Financial Conditions Now Easier Than When the Fed Started Raising Interest Rates

Apollo Chief Economist

Fed measures of financial conditions show that Fed hikes since March 2022 have been offset by a rising S&P500, tighter IG spreads, and tighter HY spreads, and overall financial conditions are now as easy as they were before the Fed started raising interest rates, see charts below.

With inflation still in the 4% to 6% range, the risks are rising that easy financial conditions will boost consumer spending, capex spending, and ultimately inflation. In other words, it looks like more Fed hikes are needed to get inflation all the way back to the Fed’s 2% inflation target.

Source: Federal Reserve bank of Kansas City, Bloomberg, Apollo Chief Economist. Note: A positive value indicates that financial stress is above the long-run average, while a negative value signifies that financial stress is below the long-run average.

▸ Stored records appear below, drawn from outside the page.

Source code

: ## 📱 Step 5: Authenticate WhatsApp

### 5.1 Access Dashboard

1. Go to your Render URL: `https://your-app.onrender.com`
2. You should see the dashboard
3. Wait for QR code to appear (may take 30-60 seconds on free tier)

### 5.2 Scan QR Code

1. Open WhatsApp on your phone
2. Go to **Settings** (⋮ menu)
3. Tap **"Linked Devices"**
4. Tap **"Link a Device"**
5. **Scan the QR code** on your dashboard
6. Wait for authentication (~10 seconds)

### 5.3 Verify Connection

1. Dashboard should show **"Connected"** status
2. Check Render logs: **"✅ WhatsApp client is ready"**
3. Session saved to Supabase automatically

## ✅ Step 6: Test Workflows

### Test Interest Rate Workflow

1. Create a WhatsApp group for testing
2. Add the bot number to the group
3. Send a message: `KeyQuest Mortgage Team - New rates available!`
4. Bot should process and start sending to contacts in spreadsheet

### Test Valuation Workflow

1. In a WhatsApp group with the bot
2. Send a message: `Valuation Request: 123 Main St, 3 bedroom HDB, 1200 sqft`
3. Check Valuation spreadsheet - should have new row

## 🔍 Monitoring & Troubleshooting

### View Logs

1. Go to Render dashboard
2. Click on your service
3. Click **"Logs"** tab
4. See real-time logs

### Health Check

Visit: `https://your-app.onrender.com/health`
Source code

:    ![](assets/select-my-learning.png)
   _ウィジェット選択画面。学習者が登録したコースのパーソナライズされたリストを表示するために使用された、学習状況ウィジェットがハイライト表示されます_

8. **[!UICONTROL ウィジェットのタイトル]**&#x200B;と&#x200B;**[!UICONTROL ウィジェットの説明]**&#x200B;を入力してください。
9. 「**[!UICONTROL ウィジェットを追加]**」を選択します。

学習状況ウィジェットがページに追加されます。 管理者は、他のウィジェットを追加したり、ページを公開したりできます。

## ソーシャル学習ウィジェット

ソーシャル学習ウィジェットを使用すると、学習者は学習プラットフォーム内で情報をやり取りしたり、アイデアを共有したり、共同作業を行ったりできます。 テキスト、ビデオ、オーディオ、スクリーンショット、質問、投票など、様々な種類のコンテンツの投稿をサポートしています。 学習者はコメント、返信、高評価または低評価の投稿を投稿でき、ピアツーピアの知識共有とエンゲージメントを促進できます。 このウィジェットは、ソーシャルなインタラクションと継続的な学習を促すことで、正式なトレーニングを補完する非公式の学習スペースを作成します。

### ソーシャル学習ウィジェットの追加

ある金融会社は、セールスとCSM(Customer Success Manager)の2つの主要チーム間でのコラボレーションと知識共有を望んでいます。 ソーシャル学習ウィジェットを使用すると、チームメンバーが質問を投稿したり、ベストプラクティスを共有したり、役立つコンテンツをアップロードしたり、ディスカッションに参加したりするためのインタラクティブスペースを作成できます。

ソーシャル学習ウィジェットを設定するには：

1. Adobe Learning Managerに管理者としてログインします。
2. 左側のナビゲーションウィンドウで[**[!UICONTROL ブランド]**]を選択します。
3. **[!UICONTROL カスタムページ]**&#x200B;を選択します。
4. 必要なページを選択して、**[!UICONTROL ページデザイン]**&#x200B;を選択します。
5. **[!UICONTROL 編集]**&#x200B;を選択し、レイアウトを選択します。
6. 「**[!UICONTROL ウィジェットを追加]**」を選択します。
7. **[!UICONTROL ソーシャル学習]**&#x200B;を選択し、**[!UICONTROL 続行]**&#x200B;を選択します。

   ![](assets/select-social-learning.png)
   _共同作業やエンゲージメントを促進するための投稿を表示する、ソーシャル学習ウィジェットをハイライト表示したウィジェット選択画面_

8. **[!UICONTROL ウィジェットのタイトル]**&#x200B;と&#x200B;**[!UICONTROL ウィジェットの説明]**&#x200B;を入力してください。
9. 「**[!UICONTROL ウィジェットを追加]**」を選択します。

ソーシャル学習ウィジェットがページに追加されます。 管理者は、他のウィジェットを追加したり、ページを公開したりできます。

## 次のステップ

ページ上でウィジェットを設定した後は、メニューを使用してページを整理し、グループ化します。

Variables included are Treasury REPO Spread (spread between GCF REPO rate and three-month Treasury bill rate), Two-year swap spread (spread between two-year US interest rate swap rate and two-year Treasury yield), Spread between off-the-run 10-year Treasury yield and on-the-run 10-year constant maturity Treasury yield, Spread between Aaa corporate bond yield and 10-year constant maturity Treasury yield, Spread between Baa and Aaa corporate bond yields, Spread between High-yield Bond and Baa spread, Spread between fixed-rate credit card ABS yield and five-year constant maturity Treasury yield, Negative value or correlation between total return on S&P500 and total return on two-year Treasury bonds, Implied volatility of overall stock prices, Idiosyncratic volatility of bank stock prices, Cross-sectional dispersion of bank stock returns.
Source: Federal Reserve bank of Chicago, Bloomberg, Apollo Chief Economist. Note: The NFCI provides a comprehensive weekly update on US financial conditions in money markets, debt and equity markets, and the traditional and “shadow” banking systems. The National Financial Conditions Index (NFCI) is a weighted average of a large number of variables (105 measures of financial activity) each expressed relative to their sample averages and scaled by their sample standard deviations.
Source: Federal Reserve bank of St. Louis, Bloomberg, Apollo Chief Economist. Note: The index measures the degree of financial stress in the markets and is constructed from 18 weekly data series: seven interest rate series, six yield spreads and five other indicators. Each of these variables captures some aspect of financial stress.
Source: FRB of New York, Apollo Chief Economist (Note: Corporate bonds are a key source of funding for US non-financial corporations and a key investment security for insurance companies, pension funds, and mutual funds). Distress in the corporate bond market can thus both impair access to credit for corporate borrowers and reduce investment opportunities for key financial sub-sectors. CMDI offers a single measure to quantify joint dislocations in the primary and secondary corporate bond markets. Ranging from 0 to 1, a higher level of CMDI corresponds with historically extreme levels of dislocation. CMDI links bond market functioning to future economic activity through a new measure.
Source: Bloomberg, Apollo Chief Economist. Note: The Bloomberg Financial Conditions Index includes Ted Spread, Commercial Paper/T-Bill Spread, Libor-OIS Spread, Baa Corporate/Treasury Spread, Muni/Treasury Spread, High Yield/Treasury Spread, Swaption Volatility Index, S&P500 Share Prices, VIX Index.